BRIEF » Report, word for word, every line of the material that contains "inputs".

RECORDS FOR THIS EXERCISE »
※ ※ ※
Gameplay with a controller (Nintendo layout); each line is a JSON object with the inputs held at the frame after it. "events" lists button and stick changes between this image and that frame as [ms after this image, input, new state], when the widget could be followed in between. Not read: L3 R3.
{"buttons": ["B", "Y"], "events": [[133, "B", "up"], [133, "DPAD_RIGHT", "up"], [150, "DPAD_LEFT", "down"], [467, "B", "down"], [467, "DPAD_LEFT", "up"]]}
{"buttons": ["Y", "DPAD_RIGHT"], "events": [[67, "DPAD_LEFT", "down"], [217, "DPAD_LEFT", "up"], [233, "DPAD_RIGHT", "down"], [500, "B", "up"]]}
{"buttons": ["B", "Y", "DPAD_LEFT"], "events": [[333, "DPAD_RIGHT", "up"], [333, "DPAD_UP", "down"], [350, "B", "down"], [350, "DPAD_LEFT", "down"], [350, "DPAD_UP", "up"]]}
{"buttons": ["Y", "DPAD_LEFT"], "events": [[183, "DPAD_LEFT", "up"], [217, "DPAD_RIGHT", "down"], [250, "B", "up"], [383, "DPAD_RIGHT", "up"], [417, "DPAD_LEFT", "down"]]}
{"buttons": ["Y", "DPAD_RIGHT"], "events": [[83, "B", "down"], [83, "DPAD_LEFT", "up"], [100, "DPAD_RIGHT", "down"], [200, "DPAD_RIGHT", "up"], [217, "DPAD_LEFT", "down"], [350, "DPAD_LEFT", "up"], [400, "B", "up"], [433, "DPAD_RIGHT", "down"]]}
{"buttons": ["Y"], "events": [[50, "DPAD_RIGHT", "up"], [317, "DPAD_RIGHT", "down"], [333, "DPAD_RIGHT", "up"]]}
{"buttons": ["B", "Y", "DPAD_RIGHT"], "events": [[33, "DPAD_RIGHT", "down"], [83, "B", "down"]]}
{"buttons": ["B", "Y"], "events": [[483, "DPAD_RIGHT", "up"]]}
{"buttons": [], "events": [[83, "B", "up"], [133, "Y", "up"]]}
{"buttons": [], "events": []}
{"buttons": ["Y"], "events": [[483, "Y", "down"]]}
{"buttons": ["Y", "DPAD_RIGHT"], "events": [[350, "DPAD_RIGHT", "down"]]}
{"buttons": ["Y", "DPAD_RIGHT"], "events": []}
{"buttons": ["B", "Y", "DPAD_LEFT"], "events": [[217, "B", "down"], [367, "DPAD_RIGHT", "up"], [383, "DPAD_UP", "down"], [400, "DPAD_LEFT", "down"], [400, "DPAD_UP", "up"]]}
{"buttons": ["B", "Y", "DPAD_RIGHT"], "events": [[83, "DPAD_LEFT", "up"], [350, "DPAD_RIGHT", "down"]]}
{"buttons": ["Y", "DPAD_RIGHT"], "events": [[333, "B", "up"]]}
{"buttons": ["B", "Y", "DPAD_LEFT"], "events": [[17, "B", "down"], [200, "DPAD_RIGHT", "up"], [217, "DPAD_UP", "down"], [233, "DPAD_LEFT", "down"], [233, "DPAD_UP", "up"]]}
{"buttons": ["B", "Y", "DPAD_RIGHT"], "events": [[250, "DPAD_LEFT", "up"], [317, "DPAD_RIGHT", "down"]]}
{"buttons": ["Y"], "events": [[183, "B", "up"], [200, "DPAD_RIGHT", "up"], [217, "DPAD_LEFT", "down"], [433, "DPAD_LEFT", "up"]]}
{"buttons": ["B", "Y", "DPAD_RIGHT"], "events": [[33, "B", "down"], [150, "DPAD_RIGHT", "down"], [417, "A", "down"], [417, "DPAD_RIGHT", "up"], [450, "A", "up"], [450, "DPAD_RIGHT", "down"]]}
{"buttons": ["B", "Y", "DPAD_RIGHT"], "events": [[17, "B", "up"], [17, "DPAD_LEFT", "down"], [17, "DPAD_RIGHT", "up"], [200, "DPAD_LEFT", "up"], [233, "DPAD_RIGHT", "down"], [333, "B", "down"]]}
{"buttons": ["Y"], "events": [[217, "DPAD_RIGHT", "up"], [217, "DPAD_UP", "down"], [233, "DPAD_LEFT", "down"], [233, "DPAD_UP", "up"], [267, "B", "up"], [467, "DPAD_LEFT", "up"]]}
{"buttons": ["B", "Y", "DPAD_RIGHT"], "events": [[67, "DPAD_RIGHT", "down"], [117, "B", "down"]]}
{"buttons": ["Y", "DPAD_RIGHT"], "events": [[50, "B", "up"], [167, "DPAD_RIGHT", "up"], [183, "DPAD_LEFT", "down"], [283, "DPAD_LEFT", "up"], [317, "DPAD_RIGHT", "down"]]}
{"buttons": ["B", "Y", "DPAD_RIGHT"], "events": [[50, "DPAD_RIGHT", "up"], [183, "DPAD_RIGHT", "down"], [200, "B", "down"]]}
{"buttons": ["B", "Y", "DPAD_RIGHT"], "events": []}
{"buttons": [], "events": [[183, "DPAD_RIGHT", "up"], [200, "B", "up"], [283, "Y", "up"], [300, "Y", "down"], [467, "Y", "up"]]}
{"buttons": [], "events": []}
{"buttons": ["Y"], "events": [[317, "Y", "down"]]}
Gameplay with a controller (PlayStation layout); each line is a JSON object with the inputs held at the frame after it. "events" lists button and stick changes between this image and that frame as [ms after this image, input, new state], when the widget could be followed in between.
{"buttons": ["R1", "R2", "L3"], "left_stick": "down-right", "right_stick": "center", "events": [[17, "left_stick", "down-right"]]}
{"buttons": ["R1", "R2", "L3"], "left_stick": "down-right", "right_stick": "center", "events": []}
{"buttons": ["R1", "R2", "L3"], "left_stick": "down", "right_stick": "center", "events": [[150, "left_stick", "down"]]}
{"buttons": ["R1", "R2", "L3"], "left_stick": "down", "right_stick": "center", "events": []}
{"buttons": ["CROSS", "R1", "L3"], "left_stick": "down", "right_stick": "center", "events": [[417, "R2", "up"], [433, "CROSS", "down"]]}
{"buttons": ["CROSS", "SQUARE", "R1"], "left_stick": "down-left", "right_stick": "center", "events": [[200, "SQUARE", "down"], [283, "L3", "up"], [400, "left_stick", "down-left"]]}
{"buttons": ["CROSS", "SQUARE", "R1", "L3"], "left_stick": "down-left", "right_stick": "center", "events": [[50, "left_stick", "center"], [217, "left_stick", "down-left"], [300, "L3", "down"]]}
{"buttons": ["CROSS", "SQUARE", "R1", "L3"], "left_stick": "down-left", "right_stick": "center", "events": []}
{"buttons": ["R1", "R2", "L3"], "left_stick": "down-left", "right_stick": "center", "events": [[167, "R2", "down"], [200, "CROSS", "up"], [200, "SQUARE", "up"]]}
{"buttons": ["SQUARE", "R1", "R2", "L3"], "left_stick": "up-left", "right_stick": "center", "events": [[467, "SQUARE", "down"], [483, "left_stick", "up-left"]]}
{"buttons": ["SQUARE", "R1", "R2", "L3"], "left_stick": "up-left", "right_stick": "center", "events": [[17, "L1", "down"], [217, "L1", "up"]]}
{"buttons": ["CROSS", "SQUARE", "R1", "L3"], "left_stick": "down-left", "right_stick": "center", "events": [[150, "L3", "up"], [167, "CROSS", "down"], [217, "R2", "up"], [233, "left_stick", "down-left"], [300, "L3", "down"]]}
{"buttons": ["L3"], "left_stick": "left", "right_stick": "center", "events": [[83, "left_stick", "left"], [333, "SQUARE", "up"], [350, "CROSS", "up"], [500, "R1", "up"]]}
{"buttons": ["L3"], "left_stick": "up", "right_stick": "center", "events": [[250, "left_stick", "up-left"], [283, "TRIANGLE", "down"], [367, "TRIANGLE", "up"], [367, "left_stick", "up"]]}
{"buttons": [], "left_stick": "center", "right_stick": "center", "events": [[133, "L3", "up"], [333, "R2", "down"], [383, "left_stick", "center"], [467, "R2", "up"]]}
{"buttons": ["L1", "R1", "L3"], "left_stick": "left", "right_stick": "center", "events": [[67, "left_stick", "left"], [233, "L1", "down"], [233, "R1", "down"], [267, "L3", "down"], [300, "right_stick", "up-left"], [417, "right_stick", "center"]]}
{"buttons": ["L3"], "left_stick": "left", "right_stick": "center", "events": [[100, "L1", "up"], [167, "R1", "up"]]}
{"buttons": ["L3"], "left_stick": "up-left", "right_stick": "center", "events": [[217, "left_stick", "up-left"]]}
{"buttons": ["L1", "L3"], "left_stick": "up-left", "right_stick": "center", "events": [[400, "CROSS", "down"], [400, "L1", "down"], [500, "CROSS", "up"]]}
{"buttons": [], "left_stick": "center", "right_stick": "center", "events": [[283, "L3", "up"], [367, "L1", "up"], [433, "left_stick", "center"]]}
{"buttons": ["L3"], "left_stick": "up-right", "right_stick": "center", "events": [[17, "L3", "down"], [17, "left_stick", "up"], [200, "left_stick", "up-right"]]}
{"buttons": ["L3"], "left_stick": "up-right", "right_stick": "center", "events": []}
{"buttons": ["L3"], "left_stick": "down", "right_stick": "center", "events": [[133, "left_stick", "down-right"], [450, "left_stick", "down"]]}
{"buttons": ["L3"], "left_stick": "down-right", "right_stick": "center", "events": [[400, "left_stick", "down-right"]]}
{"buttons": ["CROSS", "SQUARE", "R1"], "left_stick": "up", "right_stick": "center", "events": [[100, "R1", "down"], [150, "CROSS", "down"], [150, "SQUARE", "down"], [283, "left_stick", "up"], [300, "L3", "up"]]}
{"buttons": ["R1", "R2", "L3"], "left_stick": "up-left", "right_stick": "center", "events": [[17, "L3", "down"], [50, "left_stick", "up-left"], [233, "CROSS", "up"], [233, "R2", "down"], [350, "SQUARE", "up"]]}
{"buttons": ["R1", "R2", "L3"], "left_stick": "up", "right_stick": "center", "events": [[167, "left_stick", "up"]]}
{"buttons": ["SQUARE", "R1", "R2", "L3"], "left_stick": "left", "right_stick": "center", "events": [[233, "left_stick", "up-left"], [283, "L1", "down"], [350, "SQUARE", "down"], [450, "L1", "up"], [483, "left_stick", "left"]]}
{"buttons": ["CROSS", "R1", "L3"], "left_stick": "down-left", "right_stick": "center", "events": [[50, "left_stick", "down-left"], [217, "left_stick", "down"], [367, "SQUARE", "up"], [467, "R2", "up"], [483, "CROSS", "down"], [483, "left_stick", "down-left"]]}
※ ※ ※
ANSWER SECTION »
Gameplay with a controller (Nintendo layout); each line is a JSON object with the inputs held at the frame after it. "events" lists button and stick changes between this image and that frame as [ms after this image, input, new state], when the widget could be followed in between. Not read: L3 R3.
Gameplay with a controller (PlayStation layout); each line is a JSON object with the inputs held at the frame after it. "events" lists button and stick changes between this image and that frame as [ms after this image, input, new state], when the widget could be followed in between.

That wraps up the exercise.